UN says 30 more countries to ratify climate deal
● Malta one of just four EU states to have ratified accord
The 28-member European Union could make a decision on signing the Paris agreement on climate change with a meeting of environment ministers on 30 September followed by a 4 October vote at the European Parliament.
So far Austria, France, Hungary and Malta are the only EU members to have ratified the accord on their own.
France’s environment minister this week voiced optimism that the Paris global accord on fighting climate change will come into force by November.
Segolene Royal, who is president of the so-called COP21 conference behind last year’s far-reaching agreement in Paris, said the goal was to put it in place before the next meeting opens on 7 November in Marrakesh, Morocco.
The annual United Nations General Assembly was expected to place the deal in focus over negotiations yesterday.
The agreement asks all countries to develop plans to keep the planet from warming more than two degrees Celsius (3.6 Fahrenheit) above pre-industrial levels to avoid the worst effects of climate change.
To take effect, at least 55 countries that make up 55 per cent of global greenhouse-gas emissions must formally enter the agreement.
The Paris accord received a major boost earlier this month when China and the United States – the two top emitters – both committed to it during a summit.
A total of 28 parties that account for 39 per cent of emissions have so far ratified the Paris accord, according to the UN Framework Convention on Climate Change.
Around 10 countries have made preparations to submit their ratification Wednesday including Argentina, Brazil, Mexico, Morocco and Ukraine, which would bring the level to 50 per cent.
Royal hoped that India would ratify the agreement next month. The European Union, which accounts for a little more than 12 per cent of emissions, could then seal it.
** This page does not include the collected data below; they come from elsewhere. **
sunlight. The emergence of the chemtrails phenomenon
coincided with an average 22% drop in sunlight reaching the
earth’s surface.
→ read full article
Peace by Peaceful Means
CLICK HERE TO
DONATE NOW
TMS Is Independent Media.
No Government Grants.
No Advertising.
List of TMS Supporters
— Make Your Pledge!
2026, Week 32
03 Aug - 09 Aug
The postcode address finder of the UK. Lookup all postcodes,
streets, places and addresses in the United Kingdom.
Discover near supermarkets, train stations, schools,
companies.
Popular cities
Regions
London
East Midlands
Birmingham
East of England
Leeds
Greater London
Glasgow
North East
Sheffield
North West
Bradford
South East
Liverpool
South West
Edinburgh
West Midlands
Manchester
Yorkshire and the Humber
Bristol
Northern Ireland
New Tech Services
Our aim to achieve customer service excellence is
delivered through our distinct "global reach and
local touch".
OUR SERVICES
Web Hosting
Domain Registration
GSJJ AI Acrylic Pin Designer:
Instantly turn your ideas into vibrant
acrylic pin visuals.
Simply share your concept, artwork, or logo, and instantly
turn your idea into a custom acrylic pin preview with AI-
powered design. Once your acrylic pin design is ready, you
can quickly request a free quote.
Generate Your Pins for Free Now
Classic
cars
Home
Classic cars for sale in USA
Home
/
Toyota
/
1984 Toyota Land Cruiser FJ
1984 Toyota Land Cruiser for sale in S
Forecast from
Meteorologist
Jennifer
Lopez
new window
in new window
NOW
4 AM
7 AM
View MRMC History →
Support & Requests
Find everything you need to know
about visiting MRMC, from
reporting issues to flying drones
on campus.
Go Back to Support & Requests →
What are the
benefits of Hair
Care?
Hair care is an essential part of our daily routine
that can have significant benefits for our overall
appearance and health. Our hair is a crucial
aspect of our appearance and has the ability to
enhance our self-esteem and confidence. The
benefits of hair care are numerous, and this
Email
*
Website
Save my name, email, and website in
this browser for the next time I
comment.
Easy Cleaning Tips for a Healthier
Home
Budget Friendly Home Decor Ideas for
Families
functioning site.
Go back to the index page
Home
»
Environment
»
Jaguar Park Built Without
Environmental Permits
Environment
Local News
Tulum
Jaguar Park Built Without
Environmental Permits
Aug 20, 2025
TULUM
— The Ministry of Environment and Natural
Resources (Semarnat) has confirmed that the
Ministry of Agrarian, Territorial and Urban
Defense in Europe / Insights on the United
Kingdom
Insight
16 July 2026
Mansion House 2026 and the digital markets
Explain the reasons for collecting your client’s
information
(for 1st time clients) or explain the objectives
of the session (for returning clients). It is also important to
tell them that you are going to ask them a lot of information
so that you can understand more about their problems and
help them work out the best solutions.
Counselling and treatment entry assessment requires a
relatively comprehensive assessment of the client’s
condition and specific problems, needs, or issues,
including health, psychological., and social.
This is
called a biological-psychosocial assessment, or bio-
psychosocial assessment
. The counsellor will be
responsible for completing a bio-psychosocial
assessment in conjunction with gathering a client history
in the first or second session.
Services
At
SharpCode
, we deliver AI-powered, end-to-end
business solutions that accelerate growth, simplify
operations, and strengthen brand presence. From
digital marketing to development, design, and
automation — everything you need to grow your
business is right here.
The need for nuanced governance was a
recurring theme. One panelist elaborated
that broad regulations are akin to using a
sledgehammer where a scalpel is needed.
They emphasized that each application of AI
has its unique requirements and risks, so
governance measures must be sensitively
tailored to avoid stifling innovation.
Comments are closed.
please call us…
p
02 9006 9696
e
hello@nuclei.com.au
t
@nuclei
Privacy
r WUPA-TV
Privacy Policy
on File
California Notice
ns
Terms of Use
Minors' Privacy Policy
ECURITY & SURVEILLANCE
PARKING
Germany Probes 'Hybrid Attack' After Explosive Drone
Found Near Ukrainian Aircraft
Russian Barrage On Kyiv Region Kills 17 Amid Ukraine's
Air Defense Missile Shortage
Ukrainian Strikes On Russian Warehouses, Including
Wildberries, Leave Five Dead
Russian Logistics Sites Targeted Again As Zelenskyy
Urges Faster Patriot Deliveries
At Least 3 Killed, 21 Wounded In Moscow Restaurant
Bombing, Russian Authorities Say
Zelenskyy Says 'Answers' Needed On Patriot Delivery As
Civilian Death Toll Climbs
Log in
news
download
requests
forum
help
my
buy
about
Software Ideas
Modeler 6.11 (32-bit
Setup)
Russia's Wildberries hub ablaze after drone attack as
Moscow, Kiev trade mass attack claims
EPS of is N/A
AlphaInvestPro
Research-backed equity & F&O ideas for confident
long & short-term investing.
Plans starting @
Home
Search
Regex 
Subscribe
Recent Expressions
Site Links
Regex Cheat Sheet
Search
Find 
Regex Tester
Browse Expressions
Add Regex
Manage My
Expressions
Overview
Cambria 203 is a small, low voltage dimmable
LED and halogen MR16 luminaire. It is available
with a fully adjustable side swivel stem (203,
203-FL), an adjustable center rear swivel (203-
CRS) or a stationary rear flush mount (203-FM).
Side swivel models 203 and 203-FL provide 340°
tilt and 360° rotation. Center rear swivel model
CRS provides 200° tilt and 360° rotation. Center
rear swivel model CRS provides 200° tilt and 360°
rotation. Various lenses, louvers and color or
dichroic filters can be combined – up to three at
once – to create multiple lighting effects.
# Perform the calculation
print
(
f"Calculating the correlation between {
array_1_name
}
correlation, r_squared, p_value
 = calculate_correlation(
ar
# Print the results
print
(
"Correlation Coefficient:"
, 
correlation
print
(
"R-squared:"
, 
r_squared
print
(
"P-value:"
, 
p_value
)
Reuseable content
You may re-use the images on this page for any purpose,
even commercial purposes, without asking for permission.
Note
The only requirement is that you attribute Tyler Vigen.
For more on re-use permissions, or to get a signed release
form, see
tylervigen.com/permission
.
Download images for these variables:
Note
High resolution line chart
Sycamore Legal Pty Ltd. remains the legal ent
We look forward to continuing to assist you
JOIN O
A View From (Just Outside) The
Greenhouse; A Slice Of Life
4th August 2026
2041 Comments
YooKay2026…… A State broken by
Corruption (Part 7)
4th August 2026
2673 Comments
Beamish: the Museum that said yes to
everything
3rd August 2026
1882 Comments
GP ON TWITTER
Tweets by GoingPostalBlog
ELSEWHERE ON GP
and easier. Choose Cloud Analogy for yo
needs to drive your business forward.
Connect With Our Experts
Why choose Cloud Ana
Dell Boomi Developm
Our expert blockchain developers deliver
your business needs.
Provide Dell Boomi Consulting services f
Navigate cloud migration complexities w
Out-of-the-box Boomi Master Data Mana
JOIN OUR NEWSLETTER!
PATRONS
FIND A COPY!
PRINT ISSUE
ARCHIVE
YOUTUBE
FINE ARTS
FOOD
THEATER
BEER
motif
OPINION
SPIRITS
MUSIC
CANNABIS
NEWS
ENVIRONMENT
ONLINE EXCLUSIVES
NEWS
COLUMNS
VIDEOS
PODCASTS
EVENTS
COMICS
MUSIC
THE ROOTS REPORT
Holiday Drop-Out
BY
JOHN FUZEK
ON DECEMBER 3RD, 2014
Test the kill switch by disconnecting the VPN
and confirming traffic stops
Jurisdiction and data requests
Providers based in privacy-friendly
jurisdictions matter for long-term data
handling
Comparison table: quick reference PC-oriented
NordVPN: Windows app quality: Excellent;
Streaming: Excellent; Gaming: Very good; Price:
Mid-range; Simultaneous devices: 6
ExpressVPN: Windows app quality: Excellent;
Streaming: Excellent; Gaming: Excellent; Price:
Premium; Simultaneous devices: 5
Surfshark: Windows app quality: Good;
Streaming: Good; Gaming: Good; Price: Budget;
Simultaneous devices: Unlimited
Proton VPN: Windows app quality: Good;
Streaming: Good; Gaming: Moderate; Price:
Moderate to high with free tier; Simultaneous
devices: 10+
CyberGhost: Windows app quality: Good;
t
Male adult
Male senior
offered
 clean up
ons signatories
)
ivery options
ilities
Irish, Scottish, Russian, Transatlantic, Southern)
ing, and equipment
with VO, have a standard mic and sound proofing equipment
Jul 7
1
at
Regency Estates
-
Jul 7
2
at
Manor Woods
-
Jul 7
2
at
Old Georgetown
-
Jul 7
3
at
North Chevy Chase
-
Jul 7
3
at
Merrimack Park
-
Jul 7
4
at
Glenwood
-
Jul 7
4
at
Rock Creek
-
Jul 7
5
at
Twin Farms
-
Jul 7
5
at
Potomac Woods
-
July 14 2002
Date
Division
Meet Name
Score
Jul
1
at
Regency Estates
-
In all, 30 more countries are expected to formally join the Paris Agreement on climate change this week, greatly improving the pact’s chances of coming into force just a year after it was negotiated in the French capital, the United Nations said.
More than 170 world leaders have signed the deal, but it won’t take effect until 55 countries accounting for at least 55 per cent of global emissions have ratified or accepted it through their domestic procedures.
That was initially expected to take several years, but 28 countries accounting for 39 per cent of emissions including the world’s two biggest emitters, the United States and China, have already ratified the deal.
The 30 ratifications expected to be handed to UN Secretary-General Ban Ki-moon at a special event at the UN headquarters in New York yesterday would bring the total to 58 countries — but many are small and their total emissions likely won’t reach the required 55 per cent.
Brazil, Mexico and Argentina are the largest emitters on the list announced late Tuesday by the United Nations. But the 30 countries will only bring the emissions total to 47 per cent.
At least half a dozen small island nations including Papua New Guinea, Tonga and Kiribati are expected to ratify along with several countries from Central America, Africa, Asia and one from the Mideast — the United Arab Emirates.